Faire son deuil... c'est toujours une question d'étapes. La colère est toujours une étape difficile à surmonter, elle marque un tournant lorsqu'elle est dépassée. Pour accepter cette mort, certains ont eu besoin d'aller voir le corps à la morgue, alors que d'autres ne voyaient qu'une enveloppe charnelle à laquelle ils n'avaient plus rien à dire. Qu'on ait besoin de l'enterrement, d'une minute de silence, d'un portrait sur un bureau ou d'imprimer tous les mails qu'on avait de lui comme une dernière preuve de ce qu'il était, nous sommes tous différentes devant le chagrin.

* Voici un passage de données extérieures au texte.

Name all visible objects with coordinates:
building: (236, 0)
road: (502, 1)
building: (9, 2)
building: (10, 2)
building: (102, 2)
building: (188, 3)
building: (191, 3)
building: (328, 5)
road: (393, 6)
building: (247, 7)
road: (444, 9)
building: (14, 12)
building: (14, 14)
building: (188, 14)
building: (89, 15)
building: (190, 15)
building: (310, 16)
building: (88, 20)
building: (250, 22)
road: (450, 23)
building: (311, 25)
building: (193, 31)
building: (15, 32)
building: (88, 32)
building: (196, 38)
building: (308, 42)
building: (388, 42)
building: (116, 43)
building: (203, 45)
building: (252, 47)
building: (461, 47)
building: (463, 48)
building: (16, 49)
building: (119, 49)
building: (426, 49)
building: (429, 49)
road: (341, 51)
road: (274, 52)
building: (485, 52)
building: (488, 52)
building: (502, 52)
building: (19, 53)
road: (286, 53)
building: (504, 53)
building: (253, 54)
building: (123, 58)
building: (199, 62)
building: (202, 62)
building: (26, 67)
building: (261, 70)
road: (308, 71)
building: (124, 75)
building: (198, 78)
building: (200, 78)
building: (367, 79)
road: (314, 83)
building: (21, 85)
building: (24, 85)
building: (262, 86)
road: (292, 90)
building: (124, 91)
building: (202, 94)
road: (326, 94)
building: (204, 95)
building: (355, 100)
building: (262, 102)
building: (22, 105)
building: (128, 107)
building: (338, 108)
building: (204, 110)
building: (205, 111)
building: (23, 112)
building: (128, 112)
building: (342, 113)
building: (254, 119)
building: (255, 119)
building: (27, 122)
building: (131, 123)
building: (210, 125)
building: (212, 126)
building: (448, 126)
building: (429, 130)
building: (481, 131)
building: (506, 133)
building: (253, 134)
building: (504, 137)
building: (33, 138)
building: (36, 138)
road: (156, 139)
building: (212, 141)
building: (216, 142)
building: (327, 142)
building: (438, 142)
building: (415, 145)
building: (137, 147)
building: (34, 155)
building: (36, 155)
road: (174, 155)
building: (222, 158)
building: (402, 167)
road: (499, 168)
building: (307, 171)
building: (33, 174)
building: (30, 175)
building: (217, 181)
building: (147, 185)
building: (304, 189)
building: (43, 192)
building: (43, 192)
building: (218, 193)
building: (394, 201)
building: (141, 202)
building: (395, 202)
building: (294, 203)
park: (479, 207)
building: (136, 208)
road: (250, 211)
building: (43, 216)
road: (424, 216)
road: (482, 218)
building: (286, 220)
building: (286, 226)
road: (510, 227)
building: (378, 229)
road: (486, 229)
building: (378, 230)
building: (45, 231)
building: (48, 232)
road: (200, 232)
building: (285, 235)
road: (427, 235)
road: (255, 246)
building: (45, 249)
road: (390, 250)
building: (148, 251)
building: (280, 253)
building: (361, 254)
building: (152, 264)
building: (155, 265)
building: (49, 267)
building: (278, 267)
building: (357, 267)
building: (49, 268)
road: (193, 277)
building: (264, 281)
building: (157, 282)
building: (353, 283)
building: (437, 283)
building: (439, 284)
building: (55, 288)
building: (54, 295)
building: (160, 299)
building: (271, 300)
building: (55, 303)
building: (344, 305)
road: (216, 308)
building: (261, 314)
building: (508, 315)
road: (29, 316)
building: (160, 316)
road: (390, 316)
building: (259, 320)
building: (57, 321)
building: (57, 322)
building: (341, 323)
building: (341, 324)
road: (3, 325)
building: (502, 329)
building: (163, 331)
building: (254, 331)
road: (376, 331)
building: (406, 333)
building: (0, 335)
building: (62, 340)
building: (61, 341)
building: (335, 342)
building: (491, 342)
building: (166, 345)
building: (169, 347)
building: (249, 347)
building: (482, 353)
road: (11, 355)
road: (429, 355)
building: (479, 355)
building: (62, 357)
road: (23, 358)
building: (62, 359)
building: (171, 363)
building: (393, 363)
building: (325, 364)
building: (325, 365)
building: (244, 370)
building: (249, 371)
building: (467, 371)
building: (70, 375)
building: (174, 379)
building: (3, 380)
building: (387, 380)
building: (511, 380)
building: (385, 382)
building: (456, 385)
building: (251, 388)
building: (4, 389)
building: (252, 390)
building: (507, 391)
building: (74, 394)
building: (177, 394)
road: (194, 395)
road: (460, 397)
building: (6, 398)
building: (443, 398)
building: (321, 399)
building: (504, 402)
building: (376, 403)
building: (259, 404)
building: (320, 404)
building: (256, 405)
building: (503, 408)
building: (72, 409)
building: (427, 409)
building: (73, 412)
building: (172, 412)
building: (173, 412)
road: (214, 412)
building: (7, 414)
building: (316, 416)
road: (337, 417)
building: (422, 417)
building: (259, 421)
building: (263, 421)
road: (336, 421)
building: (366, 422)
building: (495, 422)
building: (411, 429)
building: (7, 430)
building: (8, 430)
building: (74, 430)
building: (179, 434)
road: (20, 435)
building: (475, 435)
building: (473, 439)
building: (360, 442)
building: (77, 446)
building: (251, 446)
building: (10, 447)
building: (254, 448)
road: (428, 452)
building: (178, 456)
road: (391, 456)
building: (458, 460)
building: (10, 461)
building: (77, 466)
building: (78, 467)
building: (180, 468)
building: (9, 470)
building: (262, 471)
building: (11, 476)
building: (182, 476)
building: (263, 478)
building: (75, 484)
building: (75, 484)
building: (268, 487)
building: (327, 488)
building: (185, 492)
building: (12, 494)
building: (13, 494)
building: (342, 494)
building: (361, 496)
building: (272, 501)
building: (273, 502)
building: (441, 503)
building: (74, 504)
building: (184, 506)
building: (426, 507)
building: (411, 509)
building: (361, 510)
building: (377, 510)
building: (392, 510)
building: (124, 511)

Et puis la vie vous happe, plus fort que ce qu'on croit. Elle a le terrible avantage de ne pas s'arrêter, même si c'est dur, même si c'est loin. Elle continue, elle vous entraîne, elle ne vous laisse pas la possibilité de vous arrêter et de vous lamenter sur vous-même.
Alors je continue car on ne peut pas s'effondrer à chaque épreuve.
Je donnerais juste tout ce que j'ai pour un dernier instant avec lui. Je voudrais le revoir surgir du bâtiment, avec son téléphone, sa cigarette..J'aimerais qu'il me propose encore d'organiser un apéro, j'aurais aimé dire oui lorsqu'il était encore temps et ne pas croire qu'on avait la vie devant nous.
On se répète bien qu'il faut retenir "carpe diem" de toute cette histoire, mais on oublie trop vite et l'on se laisse grapiller par la vie, les projets, les soucis, les autres...
Finalement, dans Show must go on, il faut comprendre que Life must go on...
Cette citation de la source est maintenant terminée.